In a Thursday press release, the IRS characterized the tax gap increase as “a significant jump” from previous years’ estimates, though noncompliance was at around 15 percent. IRS Commissioner Danny Werfel said that the agency would apply Inflation Reduction Act (IRA) funds into compliance efforts, namely targeting those with higher incomes and wealth.
“With the help of Inflation Reduction Act funding, we are adding focus and resources to areas of compliance concern, including high-income and high-wealth individuals, partnerships and corporations,” said Werfel. “These steps are urgent in many ways, including adding more fairness to the tax system, protecting those who pay their taxes and working to combat the tax gap.”
Last month, the IRS announced that it would establish a 3,700-member special pass-through organization within its Large Business and International (LB&I) Division to assist in raising high-income compliance. The newest LB&I Division followed an earlier announcement pledging to “shift attention to [the] wealthy from working-class taxpayers” using an Artificial Intelligence-bolstered detection system.
The IRS promised to ensure audit rates wouldn’t increase for those earning less than $400,000 annually and additional safeguards for those claiming the Earned Income Tax Credit. It also promised to began investigations into 75 of the largest industry partnerships in the nation by the end of the month.
Earlier this week, the IRS told Microsoft it owed $28.9 billion in tax for 2004 to 2013, plus penalties and interest. Microsoft responded that it disagreed with the IRS determination, and that it has paid over $67 billion in taxes since 2004. Microsoft also said its taxes paid under the Tax Cuts and Jobs Act would decrease the IRS estimation by up to $10 billion.
According to the IRS, one percent in compliance equals about $46 billion in collections. That 15 percent noncompliance, therefore, amounts to about $688 billion.
Last year’s compliance efforts yielded over $4.9 trillion in taxes, penalties, interest, and user fees.
The IRS noted in Thursday’s announcement that it anticipated its enforcement efforts and taxpayers’ late payments to shrink the tax gap by $63 billion, achieving 86.3 percent compliance. The projected share of taxes paid between 2014-2016 was 87 percent. The IRS stated that the decline in compliance was due to changes in types of income and how that income is reported, not a shift in compliance behavior.
Taxes owed due to nonfiling increased from $41 billion in 2017-2019 to $77 billion in 2021. Taxes owed due to underreporting increased from $445 billion in 2017-2019 to $542 billion in 2021. Taxes owed due to underpayment increased from $64 billion in 2017-2019 to $68 billion in 2021.
However, the IRS noted that noncompliance may be greater than their estimates. The agency cited their shortcomings in oversight on pandemic credits, offshore activities, digital assets, cryptocurrency, corporate income tax, and income from flow-through entities and illegal activities as factors that likely rendered their $688 billion figure too low.

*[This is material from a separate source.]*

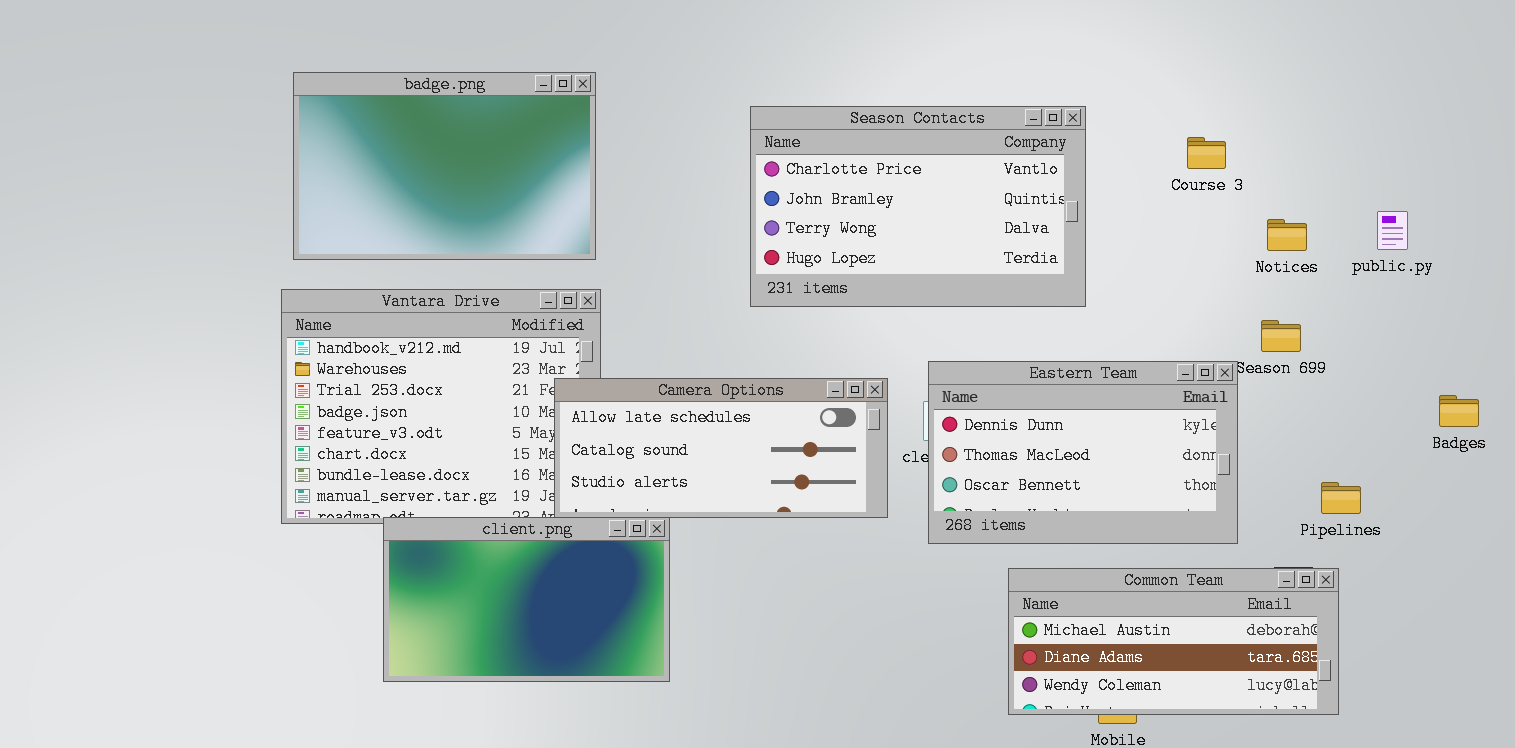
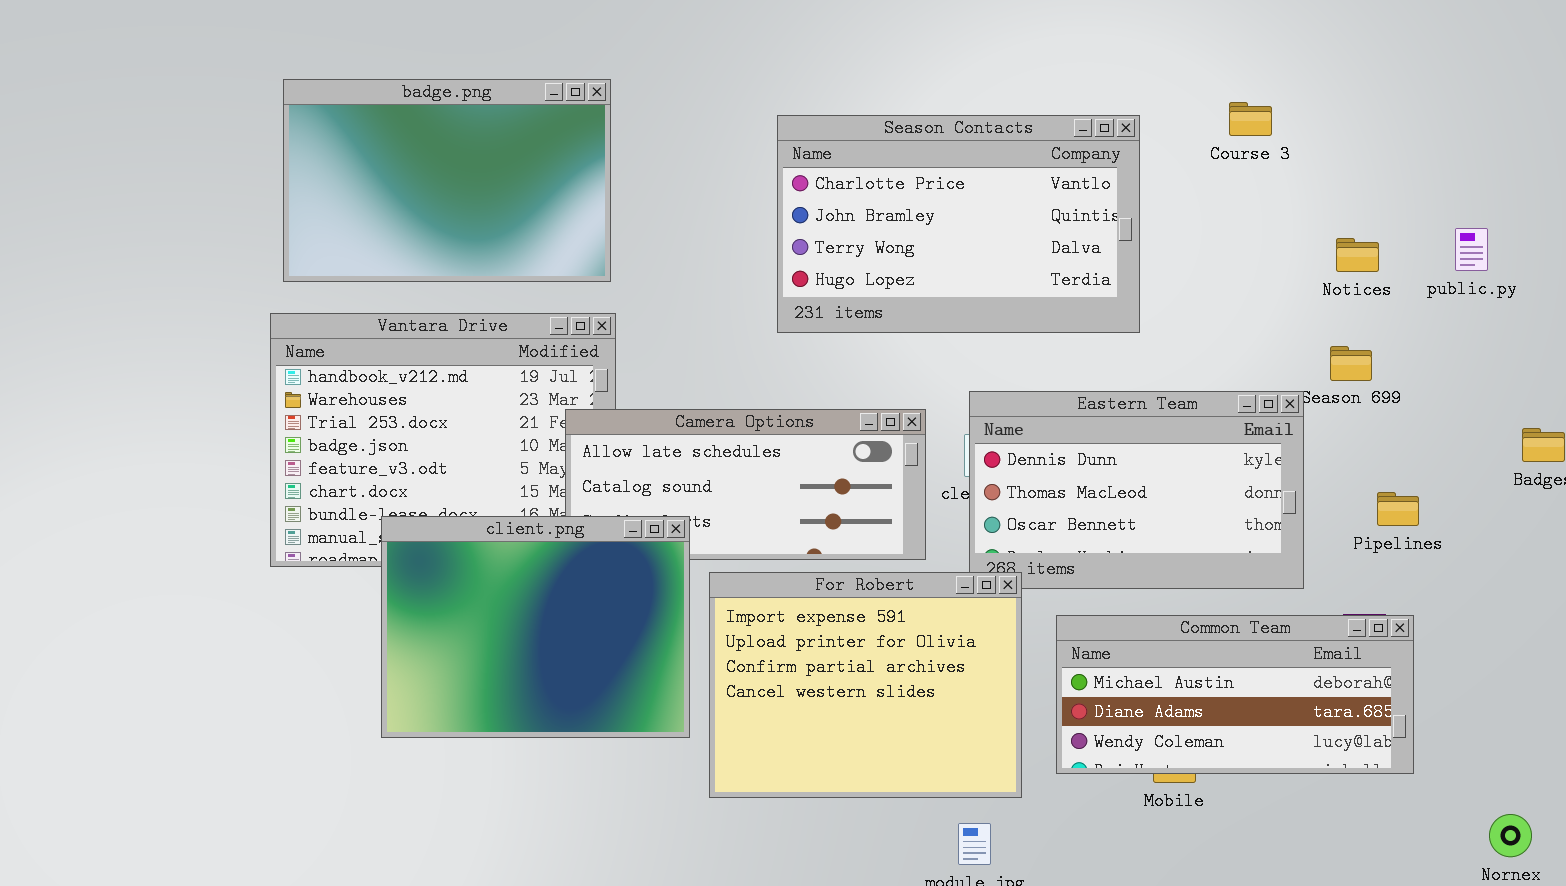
Course 3: [1187,137,1226,169] -> [1229,102,1272,136], moved
Pipelines: [1321,482,1361,514] -> [1377,492,1419,526], moved
client.png: [383,517,670,682] -> [381,516,690,738], resized
For Robert: none -> [709,572,1022,798], opened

The IRS also announced that the estimate was the first given for a single tax year, breaking away from prior practice of issuing biennial tax gap projections.
Tax gap estimates and projections rely on compliance behavior derived from the most recent completed audits. This latest estimate was gleaned from the 2014-2016 tax years’ audits. The IRS estimated the tax liability to have increased by 38 percent from those years to 2021.